TUGAS YANG DIKERJAKAN:
A – Sebutkan seluruh faktor ekonomi global yang menurut artikel tentang nilai tukar Rupiah menjadi penyebab pelemahan nilai tukar.
B – Jawab pertanyaan berikut berdasarkan artikel tentang nilai tukar Rupiah:
(i) Berapa nomor Keputusan Menteri Keuangan yang dikutip?
(ii) Berapa nilai kurs Rupiah per 1 dolar Amerika yang ditetapkan keputusan tersebut?
(iii) Di pasar mana saja pemerintah meningkatkan volume intervensi?
C – Teruskan artikel tentang nilai tukar Rupiah mulai dari kalimat terakhirnya.

TEKS SUMBER:
---*---

Merosotkah Perekonomian Indonesia?

Oleh: Fuji Lestari Ginting, Mahasiswa PKN STAN

Belakangan ini masyarakat Indonesia dihebohkan dengan meningkatnya nilai tukar Rupiah terhadap Dolar Amerika. Misalnya berdasarkan Keputusan Menteri Keuangan (KMK) Nomor 43/KM.10/2018 Tentang Nilai Kurs sebagai Dasar Pelunasan Bea Masuk, Pajak Pertambahan Nilai Barang dan Jasa dan Pajak Penjualan atas Barang Mewah, Bea Keluar, dan Pajak Penghasilan yang Berlaku untuk Tanggal 17 Oktober 2018 sampai dengan 23 Oktober 2018 memutuskan Rp15.215,00 per 1 (satu) dolar Amerika (USD). Keadaan ini dianggap sebagai kemerosotan ekonomi oleh beberapa kalangan masyarakat.

Pelemahan nilai tukar disebabkan oleh kondisi ekonomi global mulai dari kenaikan suku bunga acuan Amerika Serikat, kebijakan moneter The Fed, hingga pengaruh perang dagang Amerika Serikat. Namun pemerintah telah mengupayakan banyak hal, misalnya dengan membatasi impor dan meningkatkan ekspor, menyesuaikan suku bunga acuan serta meningkatkan volume intervensi di pasar valuta asing (valas) dan pasar surat berharga negara (SBN).

---*---

(Entri data yang dikumpulkan)
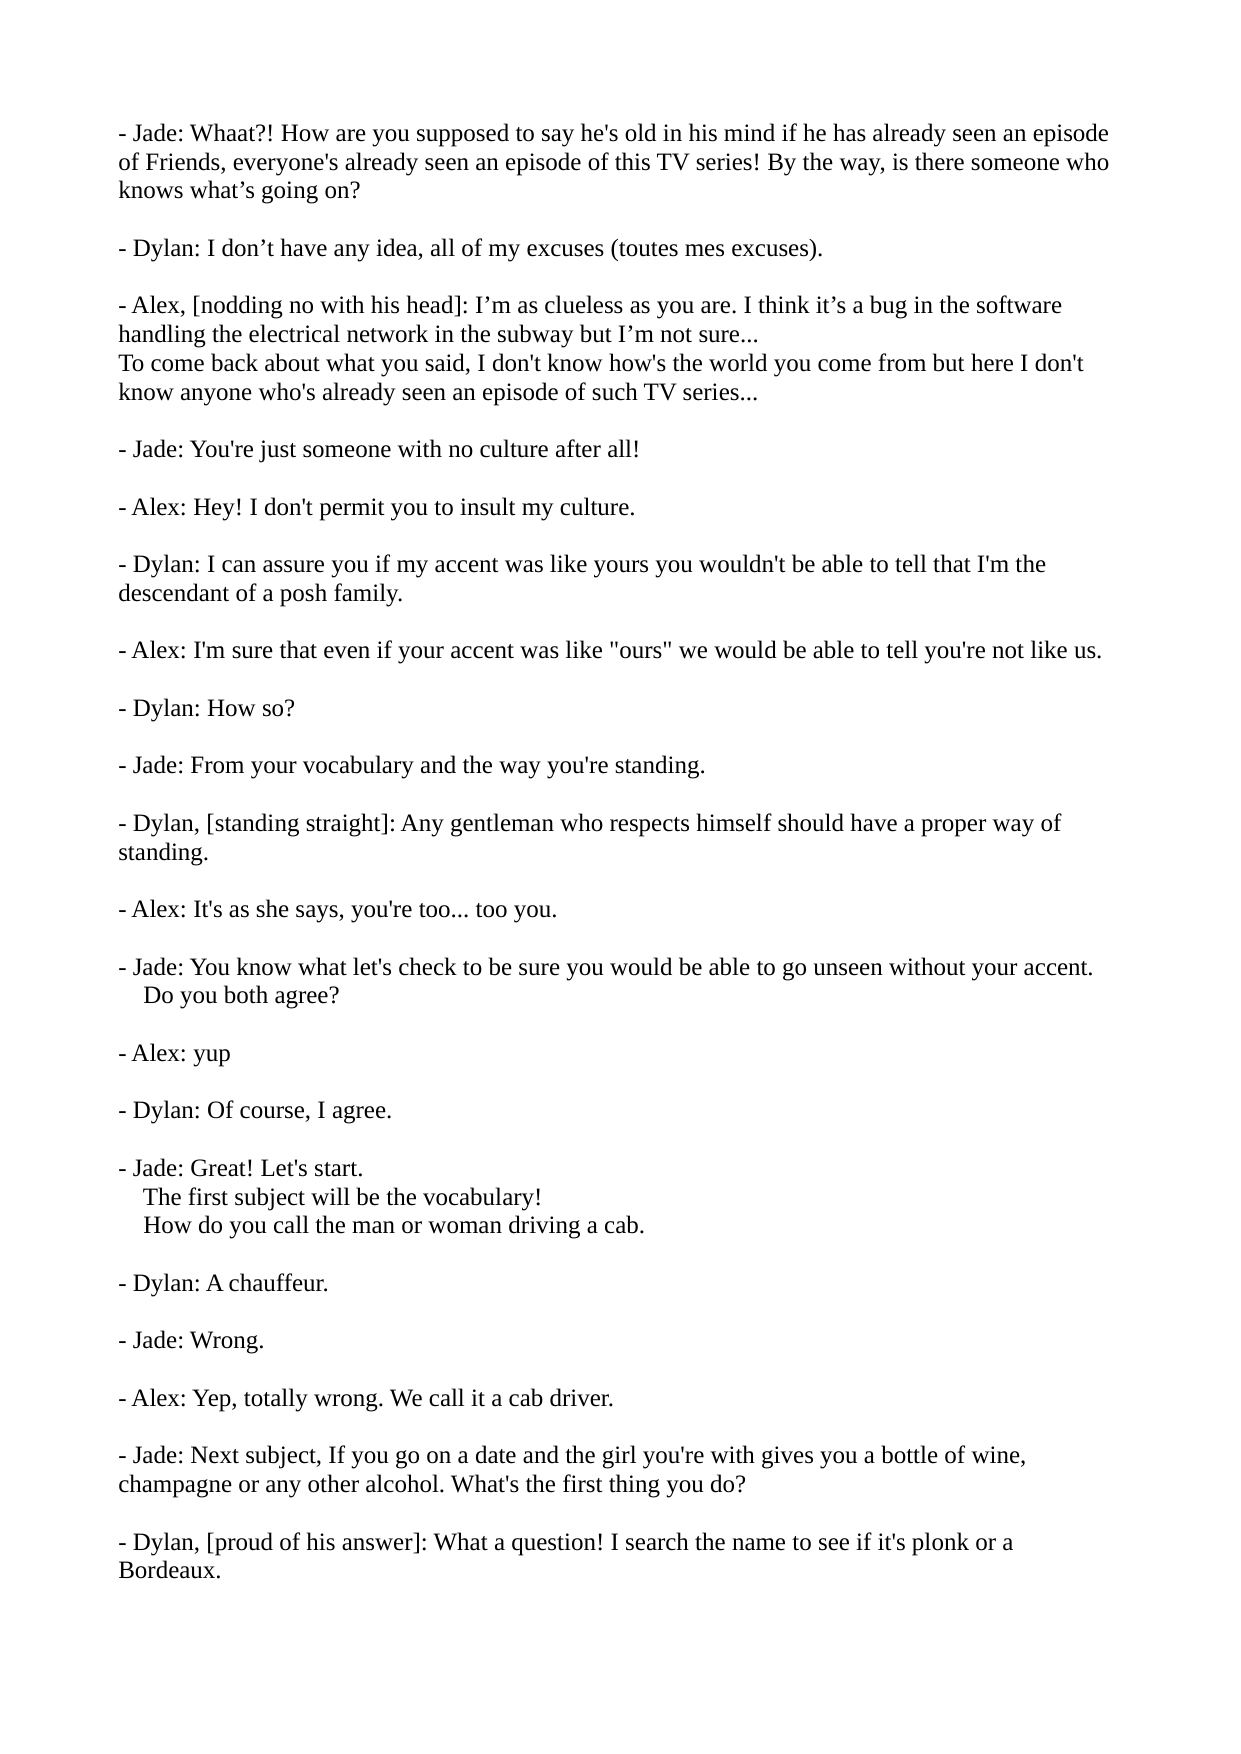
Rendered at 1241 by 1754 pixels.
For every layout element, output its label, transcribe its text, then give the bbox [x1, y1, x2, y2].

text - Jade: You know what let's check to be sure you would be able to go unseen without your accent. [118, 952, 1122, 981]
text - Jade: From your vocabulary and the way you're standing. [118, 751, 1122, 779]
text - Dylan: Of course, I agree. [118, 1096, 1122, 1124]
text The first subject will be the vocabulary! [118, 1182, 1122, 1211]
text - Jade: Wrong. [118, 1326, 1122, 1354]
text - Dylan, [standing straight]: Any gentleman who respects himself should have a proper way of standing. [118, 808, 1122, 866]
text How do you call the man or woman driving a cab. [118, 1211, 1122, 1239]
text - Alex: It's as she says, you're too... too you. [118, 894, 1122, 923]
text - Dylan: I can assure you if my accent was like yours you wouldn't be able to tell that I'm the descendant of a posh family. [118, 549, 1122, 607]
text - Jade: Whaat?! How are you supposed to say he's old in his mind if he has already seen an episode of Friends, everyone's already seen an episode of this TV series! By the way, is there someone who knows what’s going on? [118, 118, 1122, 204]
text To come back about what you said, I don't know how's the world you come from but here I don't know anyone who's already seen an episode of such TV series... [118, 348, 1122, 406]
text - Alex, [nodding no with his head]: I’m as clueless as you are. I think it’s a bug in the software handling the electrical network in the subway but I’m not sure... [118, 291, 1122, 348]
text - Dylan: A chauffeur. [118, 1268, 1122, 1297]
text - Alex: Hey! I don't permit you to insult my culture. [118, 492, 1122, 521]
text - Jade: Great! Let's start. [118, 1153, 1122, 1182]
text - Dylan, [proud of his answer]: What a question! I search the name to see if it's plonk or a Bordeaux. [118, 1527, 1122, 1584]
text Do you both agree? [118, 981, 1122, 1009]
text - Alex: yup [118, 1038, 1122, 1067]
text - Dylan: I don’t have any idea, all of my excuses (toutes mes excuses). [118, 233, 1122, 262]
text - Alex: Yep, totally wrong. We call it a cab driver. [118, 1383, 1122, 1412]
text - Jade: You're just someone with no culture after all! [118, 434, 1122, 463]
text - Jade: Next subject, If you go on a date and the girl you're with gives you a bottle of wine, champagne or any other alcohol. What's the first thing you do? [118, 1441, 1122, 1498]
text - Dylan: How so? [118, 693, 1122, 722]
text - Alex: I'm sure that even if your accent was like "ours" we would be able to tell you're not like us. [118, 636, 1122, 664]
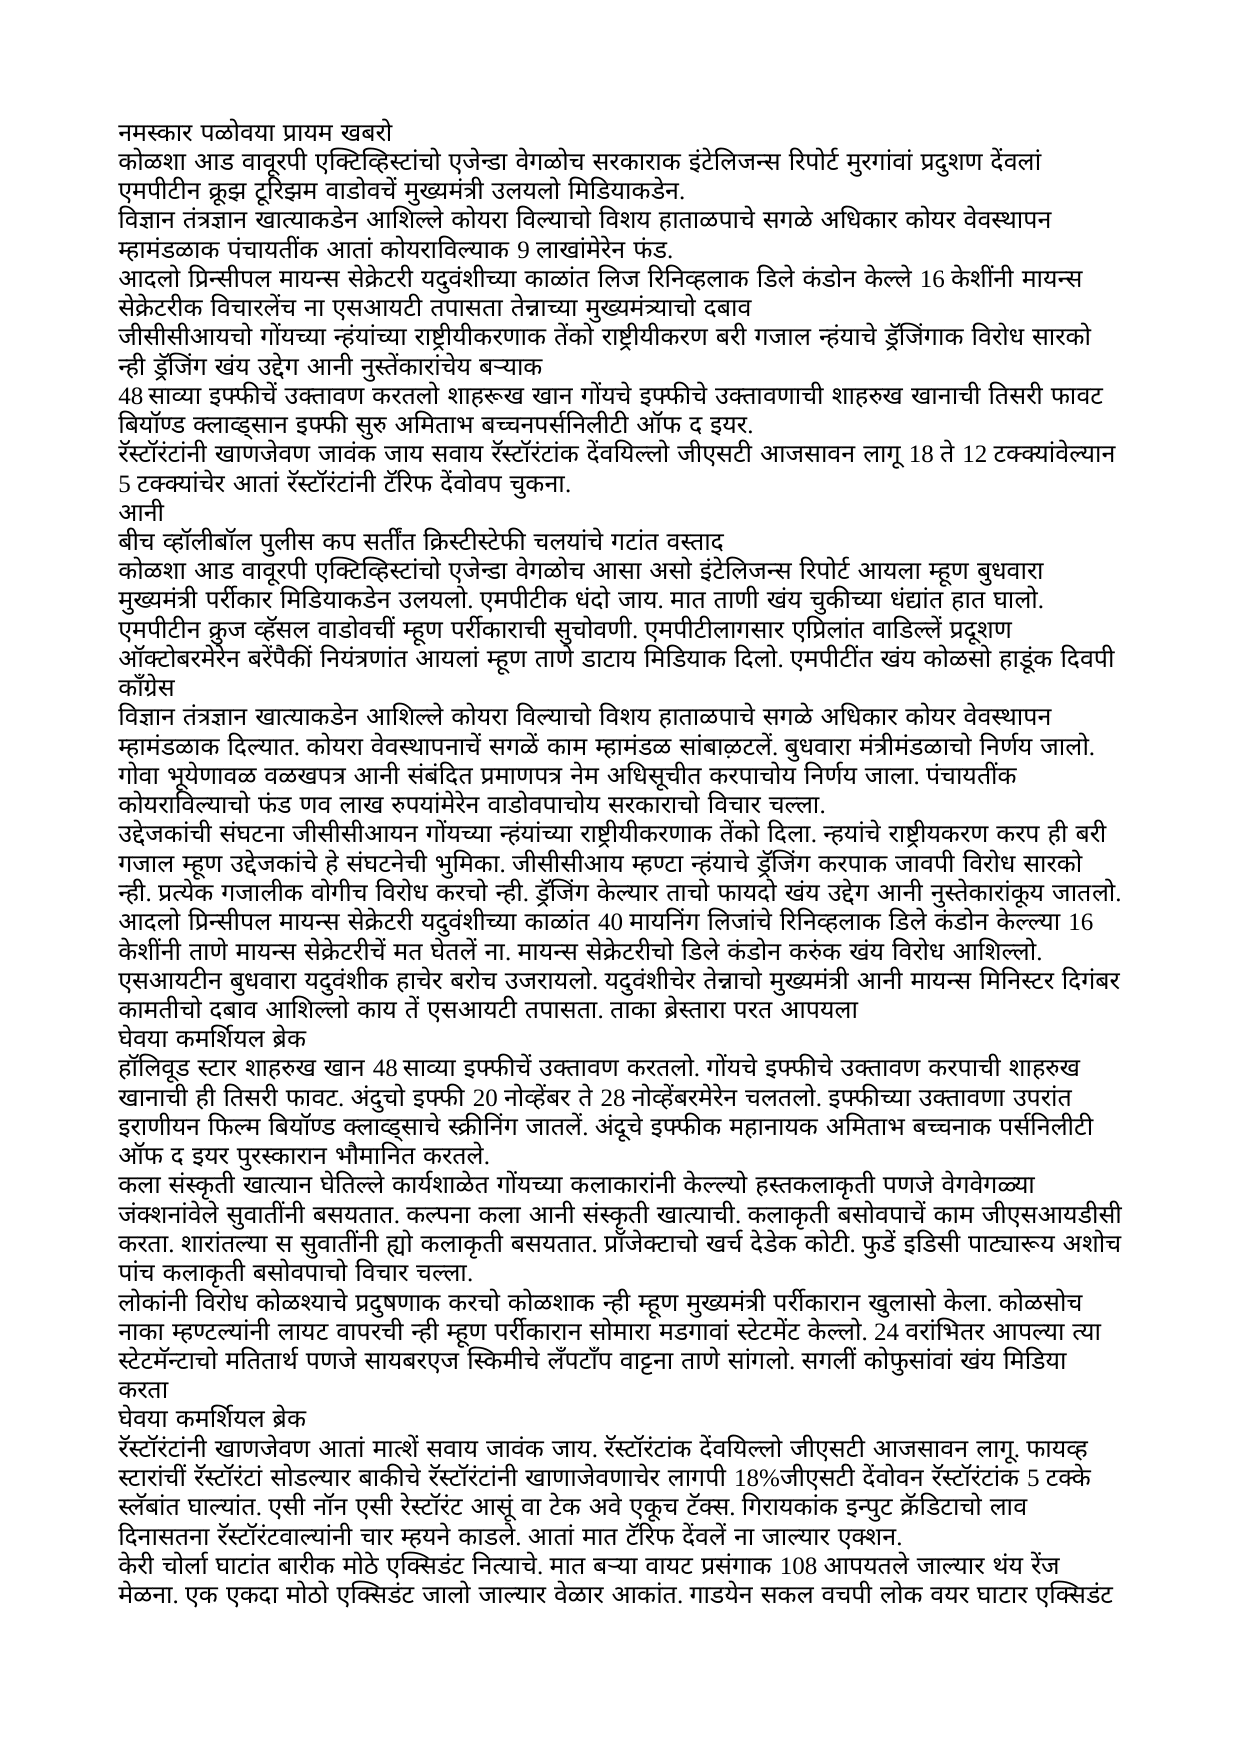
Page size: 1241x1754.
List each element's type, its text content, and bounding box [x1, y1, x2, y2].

---*---

JAWABAN TUGAS:
A –
- Kenaikan suku bunga acuan Amerika Serikat
- Kebijakan moneter The Fed
- Pengaruh perang dagang Amerika Serikat

B –
(i) Nomor 43/KM.10/2018.
(ii) Rp15.215,00 per 1 (satu) dolar Amerika (USD).
(iii) Di pasar valuta asing (valas) dan pasar surat berharga negara (SBN).

C –
Salah satu indikator penting untuk mengetahui kondisi ekonomi di suatu negara dalam suatu periode tertentu adalah melalui data Produk Domestik Bruto (PDB), baik atas dasar harga berlaku maupun atas dasar harga konstan. Beberapa tahun terakhir pemerintah telah melakukan pencapaian yang luar biasa dalam beberapa hal, salah satunya adalah pencapaian PDB. Secara statistik dari Badan Pusat Statistik (BPS), perekonomian Indonesia berdasarkan PDB atas dasar harga berlaku triwulan III-2018 mencapai Rp 3.835,6 triliun dan atas dasar harga konstan 2010 menapai Rp 2.684,2 triliun. Ekonomi Indonesia triwulan III 2018 terhadap triwulan III-2017 tumbuh 5,17% (y-on-y), meningkat sebesar 3,09% (q-to-q) terhadap triwulan sebelumnya dan sampai dengan triwulan III-2018 (c-to-c) tumbuh 5,17%. 

PDB pada dasarnya merupakan jumlah nilai tambah yang dihasilkan oleh seluruh unit usaha dalam suatu negara tertentu, atau merupakan jumlah nilai barang dan jasa akhir yang dihasilkan oleh seluruh unit ekonomi. PDB harga berlaku nominal menunjukkan kemampuan sumber daya ekonomi yang dihasilkan oleh suatu negara, nilai PDB yang besar menunjukkan sumber daya ekonomi yang besar dan sebaliknya. PDB harga konstan (rill) dapat digunakan untuk menunjukkan laju pertumbuhan ekonomi secara keseluruhan atau setiap sektor dari tahun ke tahun.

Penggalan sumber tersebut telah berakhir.